Gabor A. Somorjai
Wolf Prize Laureate in Chemistry 1998
The Prize Committee for Chemistry has unanimously decided that the Prize for 1998 be jointly awarded to: Gabor A. Somorjai and Gerhard Ertl.
Gabor A. Somorjai
University of California
Lawrence Berkeley Laboratory
Berkeley, California, USA
“for their outstanding contributions to the field of the surface science in general, and for their elucidation of fundamental mechanisms of heterogeneous catalytic reactions at single crystal surfaces in particular.”

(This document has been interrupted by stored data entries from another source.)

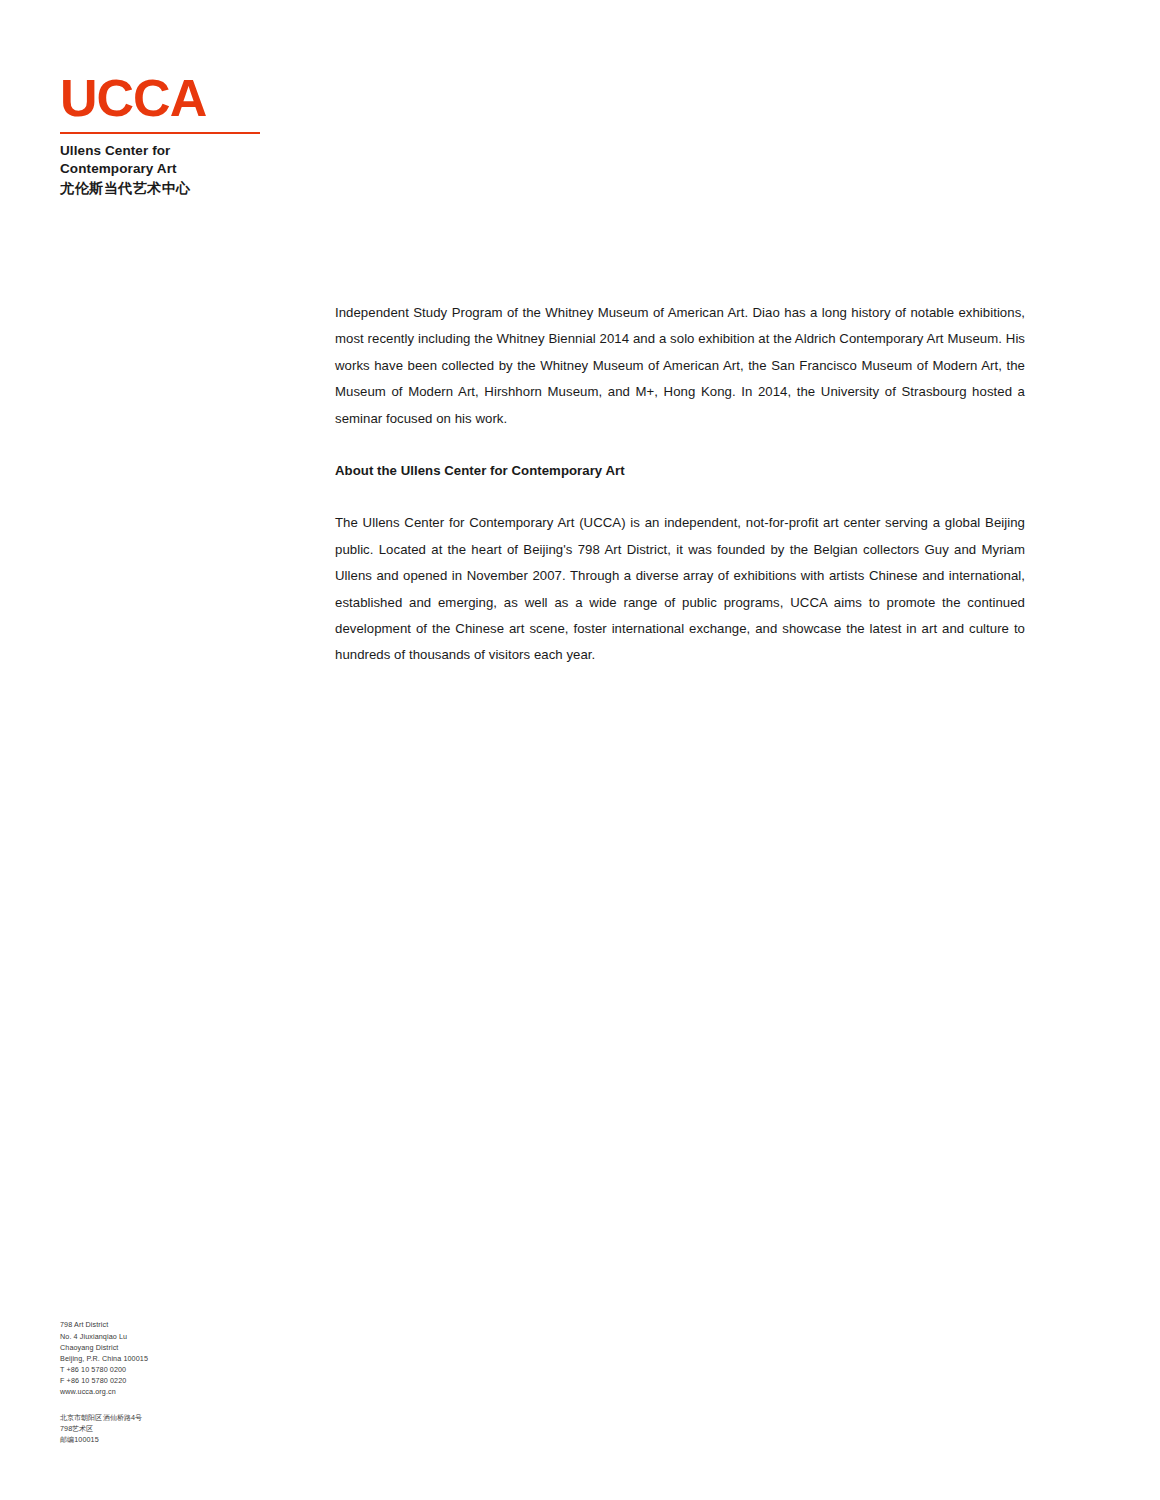UCCA
Ullens Center for
Contemporary Art
尤伦斯当代艺术中心
Independent Study Program of the Whitney Museum of American Art. Diao has a long history of notable exhibitions, most recently including the Whitney Biennial 2014 and a solo exhibition at the Aldrich Contemporary Art Museum. His works have been collected by the Whitney Museum of American Art, the San Francisco Museum of Modern Art, the Museum of Modern Art, Hirshhorn Museum, and M+, Hong Kong. In 2014, the University of Strasbourg hosted a seminar focused on his work.
About the Ullens Center for Contemporary Art
The Ullens Center for Contemporary Art (UCCA) is an independent, not-for-profit art center serving a global Beijing public. Located at the heart of Beijing's 798 Art District, it was founded by the Belgian collectors Guy and Myriam Ullens and opened in November 2007. Through a diverse array of exhibitions with artists Chinese and international, established and emerging, as well as a wide range of public programs, UCCA aims to promote the continued development of the Chinese art scene, foster international exchange, and showcase the latest in art and culture to hundreds of thousands of visitors each year.
798 Art District
No. 4 Jiuxianqiao Lu
Chaoyang District
Beijing, P.R. China 100015
T +86 10 5780 0200
F +86 10 5780 0220
www.ucca.org.cn
北京市朝阳区酒仙桥路4号
798艺术区
邮编100015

Professors Gerhard Ertl and Gabor A. Somorjai have laid the foundation of our present conceptual understanding of the processes of chemical change in molecules adsorbed on single crystal metal surfaces; their work has provided a new perspective to our understanding of heterogeneous catalysis. They have developed and applied sophisticated new analytical tools for determining molecular structure at metal surfaces, and the atomic structure of the metals themselves. With these tools in hand they have been able to characterize the changes in surface structure which may accompany molecular adsorption, and even changes which occur during chemical reaction, and to correlate catalytic activity with the character of the surface structure. Among their many fundamental contributions we highlight particularly, the following:
Gabor A. Somorjai has pioneered the application of low energy electron diffraction (LEED) in surface crystallography and recognized the crucial importance of steps, kinks and terraces in heterogeneously catalyzed reactions, for example, hydrocarbon conversion over platinum and ammonia synthesis over iron and rhenium. He has explored the properties of metal surfaces reconstructed by adsorbed molecules and recognized the important role that surface reconstruction plays in heterogeneous catalysis. He has applied scanning tunneling microscopy (STM) and sum frequency generation (SFG) to molecular surface characterization under “practical conditions”, i.e. at high pressures rather than ultra-high vacuum. He has had the courage to tackle complex problems and the personality to promote the field of surface science among the wider community.